- **Source extract**:

*** Begin section ***

Holder: Prof. Florian F. Bauer

Yeast and other microbes: Microbial Ecology and the Future of Wine

Current Research Interests

The Research Chair Program is part of an integrated approach to wine science that combines molecular, cellular and multi-omics biology with traditional wine sciences. Bioinformatics, analytical chemistry, sensory science and multivariate data analysis are essential supporting elements of the program.

The model eukaryote Saccharomyces cerevisiae has been at the centre of much of the group’s research in the past. However, with our growing appreciation of the importance of microbial ecosystems, the group’s recent work has been directed towards a better understanding of wine–associated microbial biodiversity, the interaction between different species of microorganisms, and the application of systems biology tools to multi-species cultures.

*** End section ***

(Collected data)
*** Begin section ***

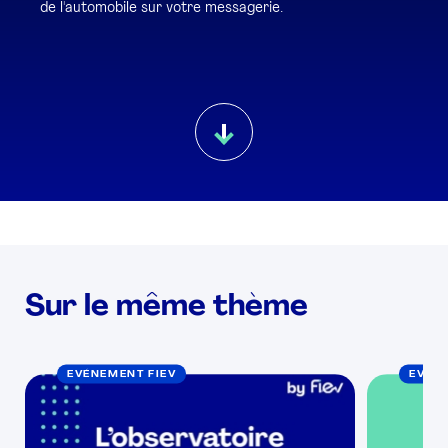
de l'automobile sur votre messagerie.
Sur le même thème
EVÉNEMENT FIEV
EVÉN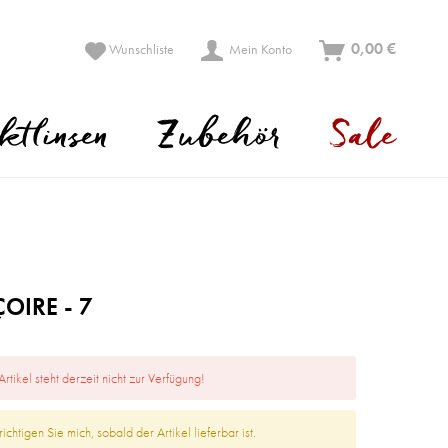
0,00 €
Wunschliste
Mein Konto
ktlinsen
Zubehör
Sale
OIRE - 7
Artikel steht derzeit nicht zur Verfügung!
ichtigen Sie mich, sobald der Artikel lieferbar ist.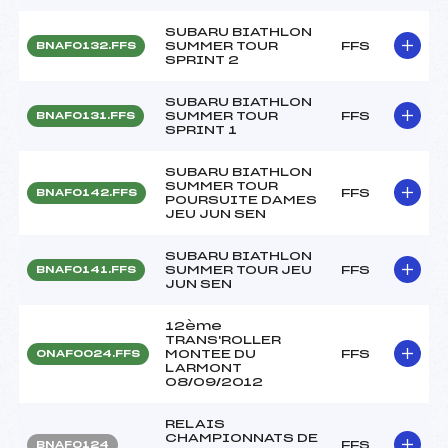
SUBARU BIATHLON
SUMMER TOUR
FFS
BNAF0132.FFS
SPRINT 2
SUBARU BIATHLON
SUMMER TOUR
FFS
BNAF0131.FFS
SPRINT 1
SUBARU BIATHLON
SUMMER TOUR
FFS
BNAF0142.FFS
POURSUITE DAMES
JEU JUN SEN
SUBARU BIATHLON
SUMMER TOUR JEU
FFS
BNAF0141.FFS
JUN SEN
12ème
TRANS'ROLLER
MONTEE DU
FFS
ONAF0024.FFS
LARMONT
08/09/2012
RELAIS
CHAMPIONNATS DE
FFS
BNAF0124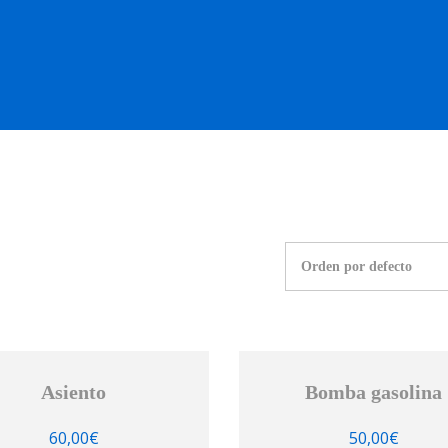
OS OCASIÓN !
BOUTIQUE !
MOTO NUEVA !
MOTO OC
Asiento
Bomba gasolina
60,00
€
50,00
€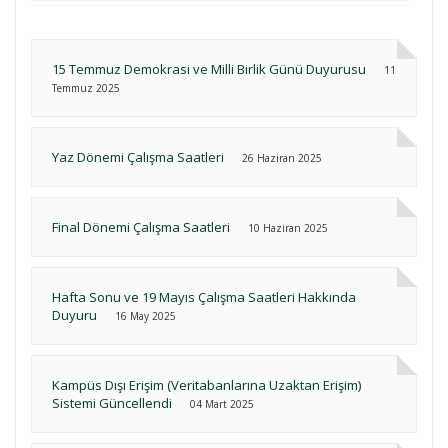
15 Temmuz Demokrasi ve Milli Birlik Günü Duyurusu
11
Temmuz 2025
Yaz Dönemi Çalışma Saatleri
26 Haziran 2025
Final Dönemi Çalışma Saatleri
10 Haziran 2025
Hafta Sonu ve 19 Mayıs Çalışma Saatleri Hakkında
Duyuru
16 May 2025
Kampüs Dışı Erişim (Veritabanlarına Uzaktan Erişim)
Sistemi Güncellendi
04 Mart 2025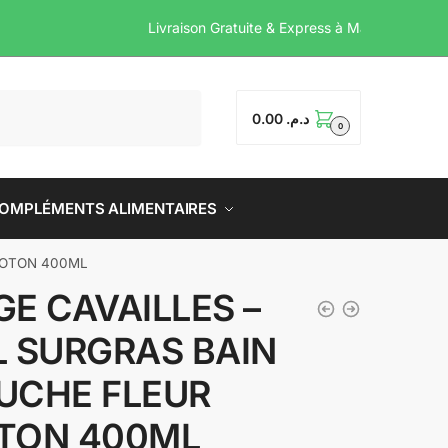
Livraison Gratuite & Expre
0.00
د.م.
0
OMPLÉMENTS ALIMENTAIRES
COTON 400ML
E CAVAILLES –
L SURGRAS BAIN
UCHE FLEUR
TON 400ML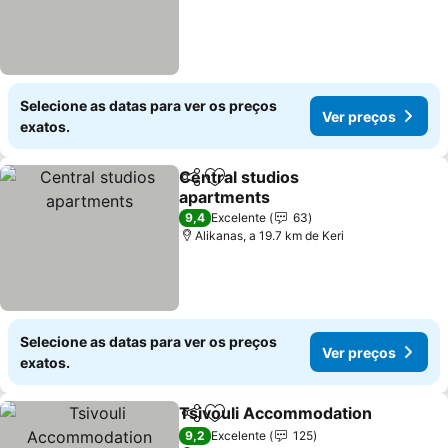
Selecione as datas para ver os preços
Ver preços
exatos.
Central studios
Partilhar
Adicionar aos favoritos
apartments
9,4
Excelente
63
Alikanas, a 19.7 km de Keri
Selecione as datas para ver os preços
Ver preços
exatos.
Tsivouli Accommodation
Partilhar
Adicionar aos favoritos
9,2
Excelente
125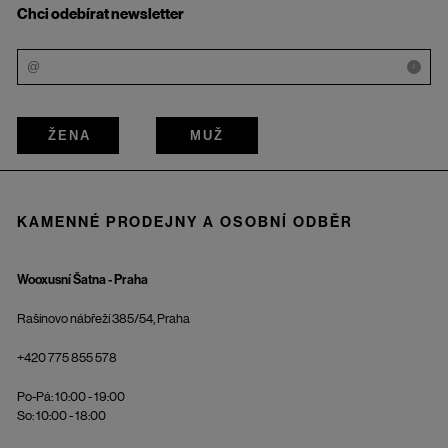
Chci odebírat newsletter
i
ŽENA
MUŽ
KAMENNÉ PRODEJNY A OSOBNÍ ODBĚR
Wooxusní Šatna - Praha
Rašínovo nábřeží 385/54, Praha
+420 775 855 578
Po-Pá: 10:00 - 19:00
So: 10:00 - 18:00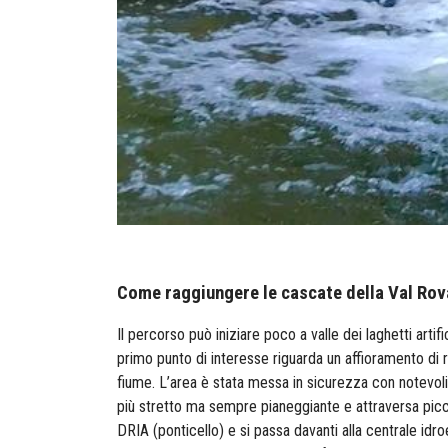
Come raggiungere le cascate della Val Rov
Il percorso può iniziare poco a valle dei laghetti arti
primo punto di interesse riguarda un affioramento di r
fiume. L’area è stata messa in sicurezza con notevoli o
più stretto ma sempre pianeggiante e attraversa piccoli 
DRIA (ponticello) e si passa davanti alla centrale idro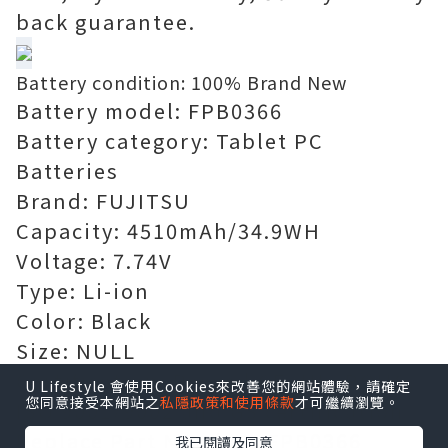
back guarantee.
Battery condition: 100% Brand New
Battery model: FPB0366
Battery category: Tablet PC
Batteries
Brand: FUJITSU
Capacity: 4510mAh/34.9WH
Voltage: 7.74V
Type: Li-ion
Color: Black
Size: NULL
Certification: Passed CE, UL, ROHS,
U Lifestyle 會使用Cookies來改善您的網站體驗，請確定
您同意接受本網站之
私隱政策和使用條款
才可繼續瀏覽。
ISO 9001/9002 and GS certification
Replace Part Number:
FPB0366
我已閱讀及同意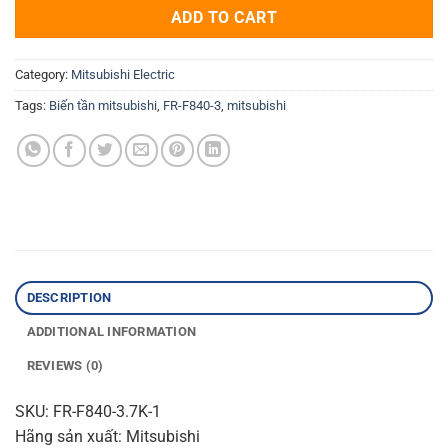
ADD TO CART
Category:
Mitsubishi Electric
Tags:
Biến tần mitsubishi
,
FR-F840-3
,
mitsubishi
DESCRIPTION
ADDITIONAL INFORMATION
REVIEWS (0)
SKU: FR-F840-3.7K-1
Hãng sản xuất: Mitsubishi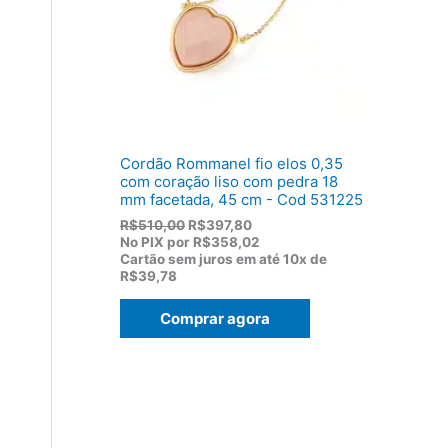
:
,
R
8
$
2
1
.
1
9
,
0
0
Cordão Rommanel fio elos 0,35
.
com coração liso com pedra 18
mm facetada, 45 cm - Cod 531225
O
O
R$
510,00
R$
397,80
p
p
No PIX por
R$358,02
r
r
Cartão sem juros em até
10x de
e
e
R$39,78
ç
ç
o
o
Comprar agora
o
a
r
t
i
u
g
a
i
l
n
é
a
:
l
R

*** End section ***

- **Required tasks**:
A - Output everything from "Current Research Interests" down to "to multi-species cultures." in the description of the wine yeast research chair, copied word for word.
B - Write the next part of the description of the wine yeast research chair, picking up after its final sentence.

- **Answers given**:
A -
Current Research Interests

The Research Chair Program is part of an integrated approach to wine science that combines molecular, cellular and multi-omics biology with traditional wine sciences. Bioinformatics, analytical chemistry, sensory science and multivariate data analysis are essential supporting elements of the program.

The model eukaryote Saccharomyces cerevisiae has been at the centre of much of the group’s research in the past. However, with our growing appreciation of the importance of microbial ecosystems, the group’s recent work has been directed towards a better understanding of wine–associated microbial biodiversity, the interaction between different species of microorganisms, and the application of systems biology tools to multi-species cultures.

B -
Research regarding the functioning of microbial ecosystems has become an increasingly relevant challenge. Microbial ecosystems are at the base of all food chains, and provide essential life-support systems for all macroscopic organisms. Changes in these ecosystems impact all aspects of multicellular life, including plant and mammalian health, agricultural food production and human well-being. In biotechnological research, this new understanding has led to a shift away from the improvement of single species through ever more onerous, but in final analyses intrinsically limited approaches such as synthetic biology, to the harnessing of multispecies consortia or of entire ecosystems. Genetically and functionally diverse microbial communities can certainly be more productive in supporting complex biotechnological and therapeutic applications. Importantly, the functioning of a particular microorganism in monoculture does not predict its functioning within a mixed culture. Therefore, characterizing microbial communities, to the extent that would empower us to manipulate them, requires investigations to take place within an ecologically relevant framework including co-habitant microorganisms.

The team applies several approaches, including the study of one-on-one interactions between different species of yeast, between yeast and bacteria and yeast and algae, as well as the study of larger consortia.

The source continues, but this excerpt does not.